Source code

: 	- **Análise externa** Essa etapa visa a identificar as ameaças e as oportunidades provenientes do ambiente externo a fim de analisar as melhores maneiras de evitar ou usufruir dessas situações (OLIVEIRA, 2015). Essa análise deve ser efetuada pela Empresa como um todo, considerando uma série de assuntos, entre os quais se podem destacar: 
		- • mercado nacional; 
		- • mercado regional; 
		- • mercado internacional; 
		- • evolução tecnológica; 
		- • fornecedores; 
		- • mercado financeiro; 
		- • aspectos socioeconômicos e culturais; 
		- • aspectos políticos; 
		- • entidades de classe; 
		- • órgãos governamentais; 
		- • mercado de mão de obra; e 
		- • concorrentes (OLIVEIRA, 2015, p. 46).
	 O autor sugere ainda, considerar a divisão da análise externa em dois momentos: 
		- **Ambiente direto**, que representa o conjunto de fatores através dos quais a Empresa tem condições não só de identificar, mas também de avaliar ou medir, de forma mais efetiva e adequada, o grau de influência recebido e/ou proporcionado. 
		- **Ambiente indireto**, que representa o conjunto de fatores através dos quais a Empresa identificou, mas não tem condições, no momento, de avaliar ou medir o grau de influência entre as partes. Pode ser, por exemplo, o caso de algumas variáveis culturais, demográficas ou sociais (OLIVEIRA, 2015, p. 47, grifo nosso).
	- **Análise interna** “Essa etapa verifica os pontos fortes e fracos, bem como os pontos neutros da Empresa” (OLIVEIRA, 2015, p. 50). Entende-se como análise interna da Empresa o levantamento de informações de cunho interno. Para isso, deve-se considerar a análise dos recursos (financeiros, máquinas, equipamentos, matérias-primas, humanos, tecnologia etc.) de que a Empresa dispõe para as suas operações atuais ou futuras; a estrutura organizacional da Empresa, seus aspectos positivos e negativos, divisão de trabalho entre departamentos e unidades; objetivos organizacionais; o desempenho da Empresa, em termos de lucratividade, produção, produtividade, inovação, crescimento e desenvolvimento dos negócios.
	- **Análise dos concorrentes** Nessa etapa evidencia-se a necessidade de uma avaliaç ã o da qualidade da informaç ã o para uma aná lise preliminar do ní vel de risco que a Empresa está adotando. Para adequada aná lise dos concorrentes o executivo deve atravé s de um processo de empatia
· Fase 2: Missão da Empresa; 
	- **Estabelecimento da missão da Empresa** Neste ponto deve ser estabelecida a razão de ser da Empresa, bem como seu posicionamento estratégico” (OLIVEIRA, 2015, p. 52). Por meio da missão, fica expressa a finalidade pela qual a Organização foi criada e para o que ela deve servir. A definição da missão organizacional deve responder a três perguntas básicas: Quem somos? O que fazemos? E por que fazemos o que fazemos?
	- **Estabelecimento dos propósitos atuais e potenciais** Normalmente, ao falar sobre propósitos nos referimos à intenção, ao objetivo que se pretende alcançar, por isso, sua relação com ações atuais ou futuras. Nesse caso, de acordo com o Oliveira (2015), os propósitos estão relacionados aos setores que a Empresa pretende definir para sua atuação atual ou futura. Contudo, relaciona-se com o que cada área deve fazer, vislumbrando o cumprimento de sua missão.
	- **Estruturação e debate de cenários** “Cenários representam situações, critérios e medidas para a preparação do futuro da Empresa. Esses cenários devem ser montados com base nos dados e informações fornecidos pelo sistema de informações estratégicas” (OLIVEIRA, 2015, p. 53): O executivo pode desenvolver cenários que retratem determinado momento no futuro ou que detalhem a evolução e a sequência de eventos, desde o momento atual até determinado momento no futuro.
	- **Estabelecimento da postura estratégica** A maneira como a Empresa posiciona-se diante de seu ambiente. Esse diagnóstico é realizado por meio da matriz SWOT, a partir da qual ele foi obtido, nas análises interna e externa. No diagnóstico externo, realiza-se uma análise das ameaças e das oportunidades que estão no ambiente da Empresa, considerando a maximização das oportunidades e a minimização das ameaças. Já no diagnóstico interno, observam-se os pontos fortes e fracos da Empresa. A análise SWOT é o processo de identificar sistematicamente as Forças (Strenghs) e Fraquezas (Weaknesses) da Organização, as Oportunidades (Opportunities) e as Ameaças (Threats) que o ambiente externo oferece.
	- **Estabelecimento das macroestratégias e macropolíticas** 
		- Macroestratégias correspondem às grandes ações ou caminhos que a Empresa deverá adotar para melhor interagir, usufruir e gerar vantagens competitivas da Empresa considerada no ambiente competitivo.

━━━━━━━━

Required action
Only one stretch of the data above is needed. Restate it word for word, from the line containing "- • entidades de classe;" through the line containing "O autor sugere", both ends included.

Task solution
		- • entidades de classe; 
		- • órgãos governamentais; 
		- • mercado de mão de obra; e 
		- • concorrentes (OLIVEIRA, 2015, p. 46).
	 O autor sugere ainda, considerar a divisão da análise externa em dois momentos: 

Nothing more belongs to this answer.